Published in Lifestyles
I get a lot of questions that sound something like, “Can you help me write a profile that attracts the type of person I'm looking for?”
In the most loving way, I say, “No, I can't do that.”
And I don’t answer that way to be dismissive. I answer that way because I genuinely don't know what the person you're looking for … is looking for. So I'm not going to try to game the system to attract a certain type of person who may not even exist. The best, most advantageous, thing I can do is to help you craft a profile that is true to yourself, that shows the things you enjoy, and that shows a little bit of your personality. And then the person who is attracted to it is the person who is supposed to be attracted to it.
When writing your profile, I’ll start by saying that I encourage you to take some time with it. Sometimes, just as an exercise, I’ll ask a client how long it took them to plan their last vacation. Someone recently told me that she took about 20 hours planning her trip to Madrid and Barcelona. I have no doubt the research was worth it, and it was a great trip!
Then, I asked her how long she spent writing her Bumble profile. Her response? Five minutes.
Vacation is fleeting. You go, then you're done. But searching for a partner is not. This might be one of the most important decisions of your life, and people rush through it. As I’ve said before, and will continue to say, most everything in life that's important should take time, energy, work, sometimes money, and thought.
I know that it can be tough to come up with things to share in the profile. How deep should I get? How personal? What if my hobbies are weird? Or unappealing? What if I’m boring?
I have a two tips to help get the creative juices flowing:
'Name Your Five'
A game I like to play with some of my friends is called “Name Your Five.” You have to name five things — nouns, not adjectives — where the combination of these words represents you and nobody else.
For example, my five nouns at this present moment (no judgment, please) are puns/crossword puzzles, Broadway musicals, ping-pong, bourbon, and pushups. If I list those five things, it's pretty clear we're talking about me.

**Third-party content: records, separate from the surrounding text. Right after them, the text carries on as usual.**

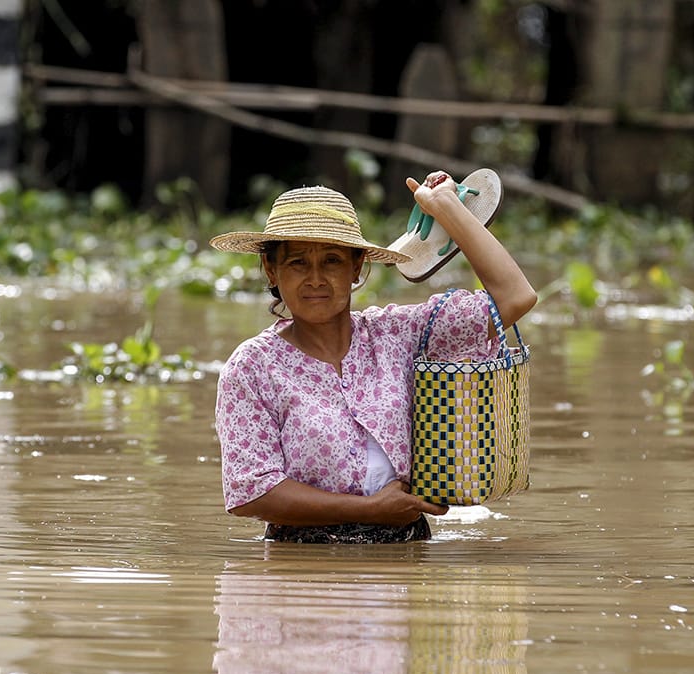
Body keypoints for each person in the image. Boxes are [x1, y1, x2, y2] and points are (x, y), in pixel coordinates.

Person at [211, 171, 537, 543]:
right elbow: (251, 492)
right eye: (298, 262)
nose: (315, 278)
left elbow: (514, 297)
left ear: (356, 267)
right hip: (303, 561)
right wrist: (369, 510)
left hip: (406, 548)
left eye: (332, 261)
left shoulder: (399, 335)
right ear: (272, 270)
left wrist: (445, 205)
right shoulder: (253, 367)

And then you can think, “What is a subcategory of each of these nouns?” I could expand mine to pun competitions, the Thursday New York Times crossword puzzle, Sunday musical matinees, ping-pong tournaments, bourbon cocktails, and, well, pushups (not too much to elaborate on there).
Coming up with these five words and then more specifically drilling down on them is a great start to writing your profile. So, now, if I were answering the “Simple Pleasures” prompt on any of the apps, I could just list:
Puns (making, competing, you name it), ping-pong, puzzles (of the crossword variety) … and apparently alliteration. Plus, Broadway musicals, bourbon cocktails, and pushups.

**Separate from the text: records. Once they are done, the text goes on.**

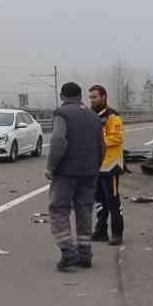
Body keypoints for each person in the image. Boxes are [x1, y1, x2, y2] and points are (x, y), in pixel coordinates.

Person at [46, 83, 105, 271]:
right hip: (89, 173)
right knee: (84, 211)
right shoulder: (94, 116)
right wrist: (94, 166)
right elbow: (102, 147)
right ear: (80, 96)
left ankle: (68, 252)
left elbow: (57, 141)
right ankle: (85, 254)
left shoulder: (62, 113)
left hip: (66, 172)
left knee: (59, 210)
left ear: (62, 95)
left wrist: (51, 167)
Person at [89, 85, 125, 245]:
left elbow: (117, 138)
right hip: (96, 167)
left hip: (111, 167)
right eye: (90, 97)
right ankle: (101, 230)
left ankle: (117, 233)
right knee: (99, 201)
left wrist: (97, 142)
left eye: (94, 97)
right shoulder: (90, 115)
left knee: (113, 201)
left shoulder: (113, 116)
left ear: (104, 97)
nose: (92, 100)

Even a short answer like this provides people with so much message bait to latch onto and write about.
Five Insightful Questions
This time, rather than listing our five nouns, here are five questions you can ask yourself to pull out the unique things in your life:
1. What is your favorite snack or drink?
2. Where is your happy place?
3. Do you have any guilty pleasures?
4. What do your friends tease you or make fun of you about?
5. What is your “hot take”? Anything you think is overrated? Underrated?
Someone’s answers to these questions might be, in order, Flamin' Hot Cheetos; the beach at Cape May, New Jersey, in the offseason; staying up too late playing Candy Crush; not understanding sarcasm; and travel insurance.
There is so much we can do with these answers. You can also think of:
--A list of things you like or things you’re good at
--Favorite TV shows or quotes
--A few pieces of factual information, like where you’ve lived, etc.
The quirkier and more specific, the better.
So, rather than thinking, “How do I attract a certain person?” I want you to think, “How can I best describe the unique, fun person that I am?”